Neither builds the thing everyone is actually talking about. Both intend to profit more than anyone else.
 

Waymo Vs. Tesla Vs. Uber


The autonomous vehicle race looks clean and exciting from the outside. Up close, it is crowded, complicated, and moving faster than anyone can fully keep up with.

Take Waymo. In Austin and Atlanta, Uber and Waymo are partners. Waymo's driverless Jaguar I-PACE vehicles run exclusively on Uber's platform in both cities. But in San Francisco, the same two companies are direct competitors. Uber is deploying Lucid EVs powered by Nuro's self-driving technology, going head-to-head with Waymo in one of the most-watched robotaxi markets in the world. Partner in one city, rival in another.

Then there is Tesla. Elon Musk has been promising full autonomy for years, and in 2025, Tesla finally launched a limited robotaxi service in Austin. However, Tesla's Full Self-Driving software is now under the US federal government's highest level of scrutiny, an escalated engineering analysis that is a required step before a possible recall order.

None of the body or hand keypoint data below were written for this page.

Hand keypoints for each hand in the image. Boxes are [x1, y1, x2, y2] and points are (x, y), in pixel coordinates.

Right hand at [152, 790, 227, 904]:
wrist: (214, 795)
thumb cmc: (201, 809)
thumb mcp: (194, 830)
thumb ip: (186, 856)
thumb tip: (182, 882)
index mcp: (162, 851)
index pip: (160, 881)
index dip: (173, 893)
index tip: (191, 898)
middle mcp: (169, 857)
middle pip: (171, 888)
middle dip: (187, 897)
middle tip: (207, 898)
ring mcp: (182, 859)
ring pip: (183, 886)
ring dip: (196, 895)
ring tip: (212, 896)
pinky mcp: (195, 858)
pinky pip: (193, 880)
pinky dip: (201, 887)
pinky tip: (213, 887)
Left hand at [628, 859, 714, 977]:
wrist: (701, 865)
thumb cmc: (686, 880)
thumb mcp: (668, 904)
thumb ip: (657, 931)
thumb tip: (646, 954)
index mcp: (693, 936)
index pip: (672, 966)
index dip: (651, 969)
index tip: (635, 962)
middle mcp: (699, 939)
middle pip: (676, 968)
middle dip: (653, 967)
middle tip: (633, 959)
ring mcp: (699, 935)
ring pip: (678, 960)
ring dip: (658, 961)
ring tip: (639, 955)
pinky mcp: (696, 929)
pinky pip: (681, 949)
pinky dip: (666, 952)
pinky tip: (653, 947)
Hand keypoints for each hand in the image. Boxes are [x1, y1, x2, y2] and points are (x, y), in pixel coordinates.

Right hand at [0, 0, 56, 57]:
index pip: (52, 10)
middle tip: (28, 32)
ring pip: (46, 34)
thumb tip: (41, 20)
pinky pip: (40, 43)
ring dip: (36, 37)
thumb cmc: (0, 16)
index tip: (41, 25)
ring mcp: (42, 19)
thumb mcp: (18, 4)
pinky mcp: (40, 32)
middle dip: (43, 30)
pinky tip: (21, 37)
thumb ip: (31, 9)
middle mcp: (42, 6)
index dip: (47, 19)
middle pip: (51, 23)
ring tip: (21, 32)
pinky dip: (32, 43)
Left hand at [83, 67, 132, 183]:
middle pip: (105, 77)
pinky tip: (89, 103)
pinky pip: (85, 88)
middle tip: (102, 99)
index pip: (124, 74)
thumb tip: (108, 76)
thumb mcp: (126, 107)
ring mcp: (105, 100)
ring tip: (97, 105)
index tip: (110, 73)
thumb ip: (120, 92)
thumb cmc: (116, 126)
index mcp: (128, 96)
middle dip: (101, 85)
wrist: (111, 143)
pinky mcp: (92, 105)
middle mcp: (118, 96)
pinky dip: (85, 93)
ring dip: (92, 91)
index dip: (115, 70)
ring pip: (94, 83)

The rules of the road, literally and figuratively, are still being written. Waymo is ahead but not unchallenged. Tesla is loud but not yet proven at scale, and Uber is threading through all of it, partnering where it makes sense, competing where it has to, and betting that owning the network matters more than winning any single city.

No player has a clean lane right now, but Uber might just have the smartest map.
 

Final Thoughts


From Tokyo to the Middle East, from San Francisco to Miami, Uber is quietly stitching together an autonomous empire. Uber is not building the technology. It is becoming the operating system that all the technology runs on. Let the engineers build the cars and write the code. Uber will make sure that when a passenger anywhere in the world opens an app to book a robotaxi, it is Uber's app they reach for.

The robotaxi era is arriving faster than expected. The real question was never whether the cars would show up. It was always about who would be waiting to collect the fare when they did.

At the moment, it seems like Uber is going to collect all the fares.

Frequently Asked Questions

How Is Uber Winning The Self-Driving Race Without Building Its Own Cars?


Uber's strategy is built entirely on partnerships rather than technology development. Instead of building its own autonomous vehicles or self-driving software, Uber has signed deals with over 25 AV companies across robotaxis, delivery robots, autonomous trucks, and drones, including Waymo, Rivian, Zoox, WeRide, and Volkswagen. The idea is simple: let the technology companies build the cars and write the code, while Uber owns the network and the rider relationship. When a passenger anywhere in the world books a robotaxi, Uber wants to be the platform they use.

What Is The Uber Rivian Deal And Why Does It Matter?


In March 2026, Uber announced a $300 million initial investment in Rivian as part of a deal to secure 10,000 fully autonomous R2 robotaxis exclusively for its platform, with a planned rollout in San Francisco and Miami by 2028. Uber also holds an option to order 40,000 more vehicles from 2030, taking the total potential deal value to $1.25 billion. The deal is significant because it is the first time Uber has partnered with a company that is both building the vehicle and developing the self-driving system, making Rivian's execution risk considerably higher than any previous Uber AV deal.

Who Are Uber's Biggest Competitors In The Robotaxi Space?


Uber's two most significant competitors are Waymo and Tesla. Waymo, backed by Google's parent company Alphabet, is currently the most advanced robotaxi operator in the world, providing over 400,000 paid rides per week across multiple US cities. Interestingly, Uber both partners with Waymo in Austin and Atlanta and competes with it directly in San Francisco. Tesla, meanwhile, launched a limited robotaxi service in Austin in 2025, but its Full Self-Driving software is currently under the US federal government's highest level of scrutiny. The robotaxi battlefield is complicated; alliances and rivalries often exist between the same players at the same time.